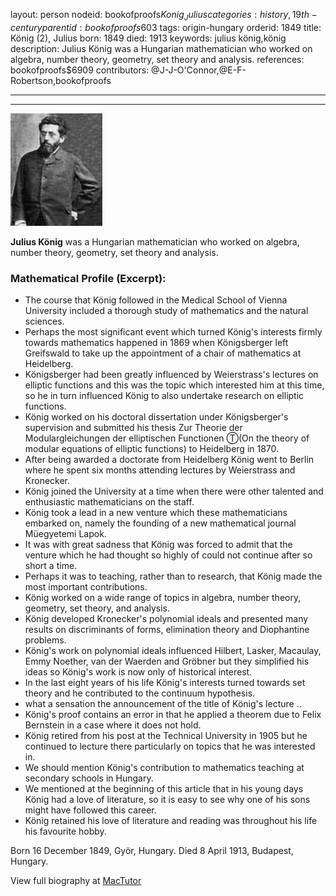 layout: person
nodeid: bookofproofs$Konig_Julius
categories: history,19th-century
parentid: bookofproofs$603
tags: origin-hungary
orderid: 1849
title: König (2), Julius
born: 1849
died: 1913
keywords: julius könig,könig
description: Julius König was a Hungarian mathematician who worked on algebra, number theory, geometry, set theory and analysis.
references: bookofproofs$6909
contributors: @J-J-O'Connor,@E-F-Robertson,bookofproofs

---



---

![Konig_Julius.jpg](https://github.com/bookofproofs/bookofproofs.github.io/blob/main/_sources/_assets/images/portraits/Konig_Julius.jpg?raw=true)

**Julius König** was a Hungarian mathematician who worked on algebra, number theory, geometry, set theory and analysis.

### Mathematical Profile (Excerpt):
* The course that König followed in the Medical School of Vienna University included a thorough study of mathematics and the natural sciences.
* Perhaps the most significant event which turned König's interests firmly towards mathematics happened in 1869 when Königsberger left Greifswald to take up the appointment of a chair of mathematics at Heidelberg.
* Königsberger had been greatly influenced by Weierstrass's lectures on elliptic functions and this was the topic which interested him at this time, so he in turn influenced König to also undertake research on elliptic functions.
* König worked on his doctoral dissertation under Königsberger's supervision and submitted his thesis Zur Theorie der Modulargleichungen der elliptischen Functionen Ⓣ(On the theory of modular equations of elliptic functions) to Heidelberg in 1870.
* After being awarded a doctorate from Heidelberg König went to Berlin where he spent six months attending lectures by Weierstrass and Kronecker.
* König joined the University at a time when there were other talented and enthusiastic mathematicians on the staff.
* König took a lead in a new venture which these mathematicians embarked on, namely the founding of a new mathematical journal Müegyetemi Lapok.
* It was with great sadness that König was forced to admit that the venture which he had thought so highly of could not continue after so short a time.
* Perhaps it was to teaching, rather than to research, that König made the most important contributions.
* König worked on a wide range of topics in algebra, number theory, geometry, set theory, and analysis.
* König developed Kronecker's polynomial ideals and presented many results on discriminants of forms, elimination theory and Diophantine problems.
* König's work on polynomial ideals influenced Hilbert, Lasker, Macaulay, Emmy Noether, van der Waerden and Gröbner but they simplified his ideas so König's work is now only of historical interest.
* In the last eight years of his life König's interests turned towards set theory and he contributed to the continuum hypothesis.
* what a sensation the announcement of the title of König's lecture ..
* König's proof contains an error in that he applied a theorem due to Felix Bernstein in a case where it does not hold.
* König retired from his post at the Technical University in 1905 but he continued to lecture there particularly on topics that he was interested in.
* We should mention König's contribution to mathematics teaching at secondary schools in Hungary.
* We mentioned at the beginning of this article that in his young days König had a love of literature, so it is easy to see why one of his sons might have followed this career.
* König retained his love of literature and reading was throughout his life his favourite hobby.

Born 16 December 1849, Györ, Hungary. Died 8 April 1913, Budapest, Hungary.

View full biography at [MacTutor](https://mathshistory.st-andrews.ac.uk/Biographies/Konig_Julius/)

.....

Task goal:
Reproduce every entry above line for line, changing no character, and leave the pictures out.

Finished task:
 layout: person
nodeid: bookofproofs$Konig_Julius
categories: history,19th-century
parentid: bookofproofs$603
tags: origin-hungary
orderid: 1849
title: König (2), Julius
born: 1849
died: 1913
keywords: julius könig,könig
description: Julius König was a Hungarian mathematician who worked on algebra, number theory, geometry, set theory and analysis.
references: bookofproofs$6909
contributors: @J-J-O'Connor,@E-F-Robertson,bookofproofs

---



---

![Konig_Julius.jpg](https://github.com/bookofproofs/bookofproofs.github.io/blob/main/_sources/_assets/images/portraits/Konig_Julius.jpg?raw=true)

**Julius König** was a Hungarian mathematician who worked on algebra, number theory, geometry, set theory and analysis.

### Mathematical Profile (Excerpt):
* The course that König followed in the Medical School of Vienna University included a thorough study of mathematics and the natural sciences.
* Perhaps the most significant event which turned König's interests firmly towards mathematics happened in 1869 when Königsberger left Greifswald to take up the appointment of a chair of mathematics at Heidelberg.
* Königsberger had been greatly influenced by Weierstrass's lectures on elliptic functions and this was the topic which interested him at this time, so he in turn influenced König to also undertake research on elliptic functions.
* König worked on his doctoral dissertation under Königsberger's supervision and submitted his thesis Zur Theorie der Modulargleichungen der elliptischen Functionen Ⓣ(On the theory of modular equations of elliptic functions) to Heidelberg in 1870.
* After being awarded a doctorate from Heidelberg König went to Berlin where he spent six months attending lectures by Weierstrass and Kronecker.
* König joined the University at a time when there were other talented and enthusiastic mathematicians on the staff.
* König took a lead in a new venture which these mathematicians embarked on, namely the founding of a new mathematical journal Müegyetemi Lapok.
* It was with great sadness that König was forced to admit that the venture which he had thought so highly of could not continue after so short a time.
* Perhaps it was to teaching, rather than to research, that König made the most important contributions.
* König worked on a wide range of topics in algebra, number theory, geometry, set theory, and analysis.
* König developed Kronecker's polynomial ideals and presented many results on discriminants of forms, elimination theory and Diophantine problems.
* König's work on polynomial ideals influenced Hilbert, Lasker, Macaulay, Emmy Noether, van der Waerden and Gröbner but they simplified his ideas so König's work is now only of historical interest.
* In the last eight years of his life König's interests turned towards set theory and he contributed to the continuum hypothesis.
* what a sensation the announcement of the title of König's lecture ..
* König's proof contains an error in that he applied a theorem due to Felix Bernstein in a case where it does not hold.
* König retired from his post at the Technical University in 1905 but he continued to lecture there particularly on topics that he was interested in.
* We should mention König's contribution to mathematics teaching at secondary schools in Hungary.
* We mentioned at the beginning of this article that in his young days König had a love of literature, so it is easy to see why one of his sons might have followed this career.
* König retained his love of literature and reading was throughout his life his favourite hobby.

Born 16 December 1849, Györ, Hungary. Died 8 April 1913, Budapest, Hungary.

View full biography at [MacTutor](https://mathshistory.st-andrews.ac.uk/Biographies/Konig_Julius/)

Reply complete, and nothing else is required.